[[ Dataset records, beginning ]]

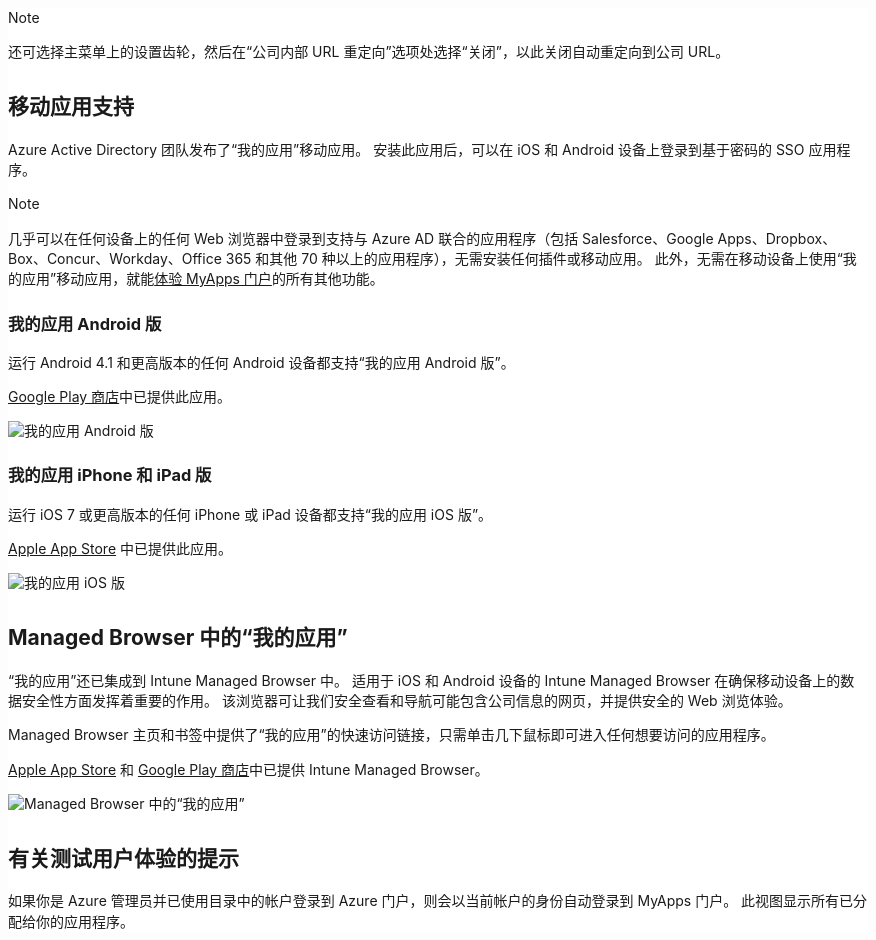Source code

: > [!NOTE]
> 还可选择主菜单上的设置齿轮，然后在“公司内部 URL 重定向”选项处选择“关闭”，以此关闭自动重定向到公司 URL。


## <a name="mobile-app-support"></a>移动应用支持

Azure Active Directory 团队发布了“我的应用”移动应用。 安装此应用后，可以在 iOS 和 Android 设备上登录到基于密码的 SSO 应用程序。

> [!NOTE]
> 几乎可以在任何设备上的任何 Web 浏览器中登录到支持与 Azure AD 联合的应用程序（包括 Salesforce、Google Apps、Dropbox、Box、Concur、Workday、Office 365 和其他 70 种以上的应用程序），无需安装任何插件或移动应用。 此外，无需在移动设备上使用“我的应用”移动应用，就能[体验 MyApps 门户](https://myapps.microsoft.com/)的所有其他功能。
>
>

### <a name="my-apps-for-android"></a>我的应用 Android 版

运行 Android 4.1 和更高版本的任何 Android 设备都支持“我的应用 Android 版”。  

[Google Play 商店](https://play.google.com/store/apps/details?id=com.microsoft.myapps)中已提供此应用。

![我的应用 Android 版][3]   

### <a name="my-apps-for-iphone-and-ipad"></a>我的应用 iPhone 和 iPad 版

运行 iOS 7 或更高版本的任何 iPhone 或 iPad 设备都支持“我的应用 iOS 版”。  

[Apple App Store](https://itunes.apple.com/us/app/my-apps-azure-active-directory/id824048653?mt=8) 中已提供此应用。

![我的应用 iOS 版][4]    


## <a name="managed-browser-for-my-apps"></a>Managed Browser 中的“我的应用”

“我的应用”还已集成到 Intune Managed Browser 中。 适用于 iOS 和 Android 设备的 Intune Managed Browser 在确保移动设备上的数据安全性方面发挥着重要的作用。 该浏览器可让我们安全查看和导航可能包含公司信息的网页，并提供安全的 Web 浏览体验。  

Managed Browser 主页和书签中提供了“我的应用”的快速访问链接，只需单击几下鼠标即可进入任何想要访问的应用程序。

[Apple App Store](https://itunes.apple.com/us/app/microsoft-intune-managed-browser/id943264951?mt=8) 和 [Google Play 商店](https://play.google.com/store/apps/details?id=com.microsoft.intune.mam.managedbrowser&hl=en)中已提供 Intune Managed Browser。

![Managed Browser 中的“我的应用”][5]    


## <a name="tips-for-testing-the-user-experience"></a>有关测试用户体验的提示

如果你是 Azure 管理员并已使用目录中的帐户登录到 Azure 门户，则会以当前帐户的身份自动登录到 MyApps 门户。 此视图显示所有已分配给你的应用程序。


[1]: ./media/active-directory-saas-access-panel-introduction/01.png
[2]: ./media/active-directory-saas-access-panel-introduction/02.png
[3]: ./media/active-directory-saas-access-panel-introduction/03.png
[4]: ./media/active-directory-saas-access-panel-introduction/04.png
[5]: ./media/active-directory-saas-access-panel-introduction/05.png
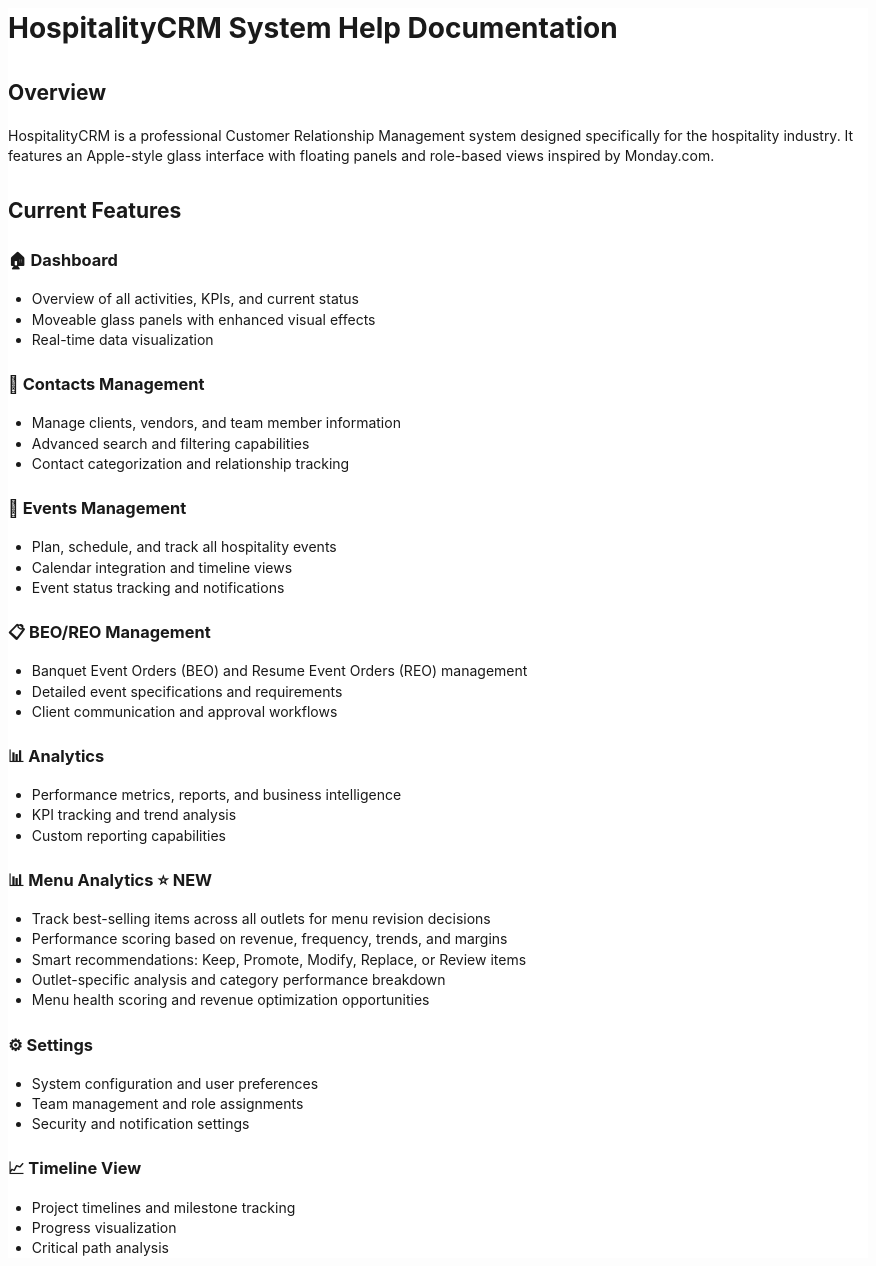 # HospitalityCRM System Help Documentation

## Overview
HospitalityCRM is a professional Customer Relationship Management system designed specifically for the hospitality industry. It features an Apple-style glass interface with floating panels and role-based views inspired by Monday.com.

## Current Features

### 🏠 **Dashboard**
- Overview of all activities, KPIs, and current status
- Moveable glass panels with enhanced visual effects
- Real-time data visualization

### 👥 **Contacts Management**
- Manage clients, vendors, and team member information
- Advanced search and filtering capabilities
- Contact categorization and relationship tracking

### 📅 **Events Management**
- Plan, schedule, and track all hospitality events
- Calendar integration and timeline views
- Event status tracking and notifications

### 📋 **BEO/REO Management**
- Banquet Event Orders (BEO) and Resume Event Orders (REO) management
- Detailed event specifications and requirements
- Client communication and approval workflows

### 📊 **Analytics**
- Performance metrics, reports, and business intelligence
- KPI tracking and trend analysis
- Custom reporting capabilities

### 📊 **Menu Analytics** ⭐ NEW
- Track best-selling items across all outlets for menu revision decisions
- Performance scoring based on revenue, frequency, trends, and margins
- Smart recommendations: Keep, Promote, Modify, Replace, or Review items
- Outlet-specific analysis and category performance breakdown
- Menu health scoring and revenue optimization opportunities

### ⚙️ **Settings**
- System configuration and user preferences
- Team management and role assignments
- Security and notification settings

### 📈 **Timeline View**
- Project timelines and milestone tracking
- Progress visualization
- Critical path analysis
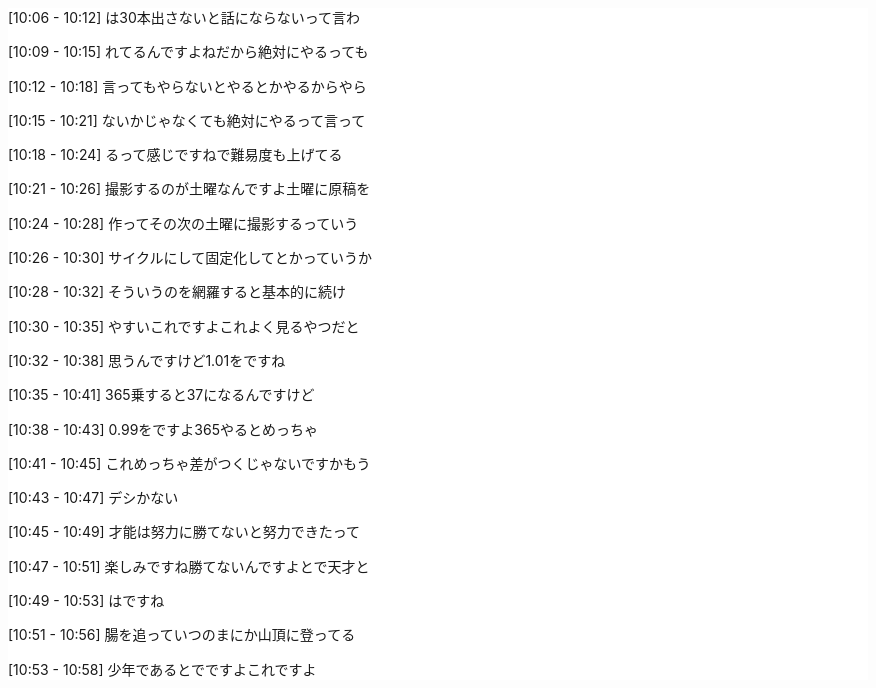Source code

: [10:06 - 10:12]
は30本出さないと話にならないって言わ

[10:09 - 10:15]
れてるんですよねだから絶対にやるっても

[10:12 - 10:18]
言ってもやらないとやるとかやるからやら

[10:15 - 10:21]
ないかじゃなくても絶対にやるって言って

[10:18 - 10:24]
るって感じですねで難易度も上げてる

[10:21 - 10:26]
撮影するのが土曜なんですよ土曜に原稿を

[10:24 - 10:28]
作ってその次の土曜に撮影するっていう

[10:26 - 10:30]
サイクルにして固定化してとかっていうか

[10:28 - 10:32]
そういうのを網羅すると基本的に続け

[10:30 - 10:35]
やすいこれですよこれよく見るやつだと

[10:32 - 10:38]
思うんですけど1.01をですね

[10:35 - 10:41]
365乗すると37になるんですけど

[10:38 - 10:43]
0.99をですよ365やるとめっちゃ

[10:41 - 10:45]
これめっちゃ差がつくじゃないですかもう

[10:43 - 10:47]
デシかない

[10:45 - 10:49]
才能は努力に勝てないと努力できたって

[10:47 - 10:51]
楽しみですね勝てないんですよとで天才と

[10:49 - 10:53]
はですね

[10:51 - 10:56]
腸を追っていつのまにか山頂に登ってる

[10:53 - 10:58]
少年であるとでですよこれですよ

[[ Dataset records, end ]]

• Problem statement
Duplicate every line of the entries above word for word, leaving out the pictures.

• Answer space
Source code

: > [!NOTE]
> 还可选择主菜单上的设置齿轮，然后在“公司内部 URL 重定向”选项处选择“关闭”，以此关闭自动重定向到公司 URL。


## <a name="mobile-app-support"></a>移动应用支持

Azure Active Directory 团队发布了“我的应用”移动应用。 安装此应用后，可以在 iOS 和 Android 设备上登录到基于密码的 SSO 应用程序。

> [!NOTE]
> 几乎可以在任何设备上的任何 Web 浏览器中登录到支持与 Azure AD 联合的应用程序（包括 Salesforce、Google Apps、Dropbox、Box、Concur、Workday、Office 365 和其他 70 种以上的应用程序），无需安装任何插件或移动应用。 此外，无需在移动设备上使用“我的应用”移动应用，就能[体验 MyApps 门户](https://myapps.microsoft.com/)的所有其他功能。
>
>

### <a name="my-apps-for-android"></a>我的应用 Android 版

运行 Android 4.1 和更高版本的任何 Android 设备都支持“我的应用 Android 版”。  

[Google Play 商店](https://play.google.com/store/apps/details?id=com.microsoft.myapps)中已提供此应用。

![我的应用 Android 版][3]   

### <a name="my-apps-for-iphone-and-ipad"></a>我的应用 iPhone 和 iPad 版

运行 iOS 7 或更高版本的任何 iPhone 或 iPad 设备都支持“我的应用 iOS 版”。  

[Apple App Store](https://itunes.apple.com/us/app/my-apps-azure-active-directory/id824048653?mt=8) 中已提供此应用。

![我的应用 iOS 版][4]    


## <a name="managed-browser-for-my-apps"></a>Managed Browser 中的“我的应用”

“我的应用”还已集成到 Intune Managed Browser 中。 适用于 iOS 和 Android 设备的 Intune Managed Browser 在确保移动设备上的数据安全性方面发挥着重要的作用。 该浏览器可让我们安全查看和导航可能包含公司信息的网页，并提供安全的 Web 浏览体验。  

Managed Browser 主页和书签中提供了“我的应用”的快速访问链接，只需单击几下鼠标即可进入任何想要访问的应用程序。

[Apple App Store](https://itunes.apple.com/us/app/microsoft-intune-managed-browser/id943264951?mt=8) 和 [Google Play 商店](https://play.google.com/store/apps/details?id=com.microsoft.intune.mam.managedbrowser&hl=en)中已提供 Intune Managed Browser。

![Managed Browser 中的“我的应用”][5]    


## <a name="tips-for-testing-the-user-experience"></a>有关测试用户体验的提示

如果你是 Azure 管理员并已使用目录中的帐户登录到 Azure 门户，则会以当前帐户的身份自动登录到 MyApps 门户。 此视图显示所有已分配给你的应用程序。


[1]: ./media/active-directory-saas-access-panel-introduction/01.png
[2]: ./media/active-directory-saas-access-panel-introduction/02.png
[3]: ./media/active-directory-saas-access-panel-introduction/03.png
[4]: ./media/active-directory-saas-access-panel-introduction/04.png
[5]: ./media/active-directory-saas-access-panel-introduction/05.png
 # HospitalityCRM System Help Documentation

## Overview
HospitalityCRM is a professional Customer Relationship Management system designed specifically for the hospitality industry. It features an Apple-style glass interface with floating panels and role-based views inspired by Monday.com.

## Current Features

### 🏠 **Dashboard**
- Overview of all activities, KPIs, and current status
- Moveable glass panels with enhanced visual effects
- Real-time data visualization

### 👥 **Contacts Management**
- Manage clients, vendors, and team member information
- Advanced search and filtering capabilities
- Contact categorization and relationship tracking

### 📅 **Events Management**
- Plan, schedule, and track all hospitality events
- Calendar integration and timeline views
- Event status tracking and notifications

### 📋 **BEO/REO Management**
- Banquet Event Orders (BEO) and Resume Event Orders (REO) management
- Detailed event specifications and requirements
- Client communication and approval workflows

### 📊 **Analytics**
- Performance metrics, reports, and business intelligence
- KPI tracking and trend analysis
- Custom reporting capabilities

### 📊 **Menu Analytics** ⭐ NEW
- Track best-selling items across all outlets for menu revision decisions
- Performance scoring based on revenue, frequency, trends, and margins
- Smart recommendations: Keep, Promote, Modify, Replace, or Review items
- Outlet-specific analysis and category performance breakdown
- Menu health scoring and revenue optimization opportunities

### ⚙️ **Settings**
- System configuration and user preferences
- Team management and role assignments
- Security and notification settings

### 📈 **Timeline View**
- Project timelines and milestone tracking
- Progress visualization
- Critical path analysis
Source code

: [10:06 - 10:12]
は30本出さないと話にならないって言わ

[10:09 - 10:15]
れてるんですよねだから絶対にやるっても

[10:12 - 10:18]
言ってもやらないとやるとかやるからやら

[10:15 - 10:21]
ないかじゃなくても絶対にやるって言って

[10:18 - 10:24]
るって感じですねで難易度も上げてる

[10:21 - 10:26]
撮影するのが土曜なんですよ土曜に原稿を

[10:24 - 10:28]
作ってその次の土曜に撮影するっていう

[10:26 - 10:30]
サイクルにして固定化してとかっていうか

[10:28 - 10:32]
そういうのを網羅すると基本的に続け

[10:30 - 10:35]
やすいこれですよこれよく見るやつだと

[10:32 - 10:38]
思うんですけど1.01をですね

[10:35 - 10:41]
365乗すると37になるんですけど

[10:38 - 10:43]
0.99をですよ365やるとめっちゃ

[10:41 - 10:45]
これめっちゃ差がつくじゃないですかもう

[10:43 - 10:47]
デシかない

[10:45 - 10:49]
才能は努力に勝てないと努力できたって

[10:47 - 10:51]
楽しみですね勝てないんですよとで天才と

[10:49 - 10:53]
はですね

[10:51 - 10:56]
腸を追っていつのまにか山頂に登ってる

[10:53 - 10:58]
少年であるとでですよこれですよ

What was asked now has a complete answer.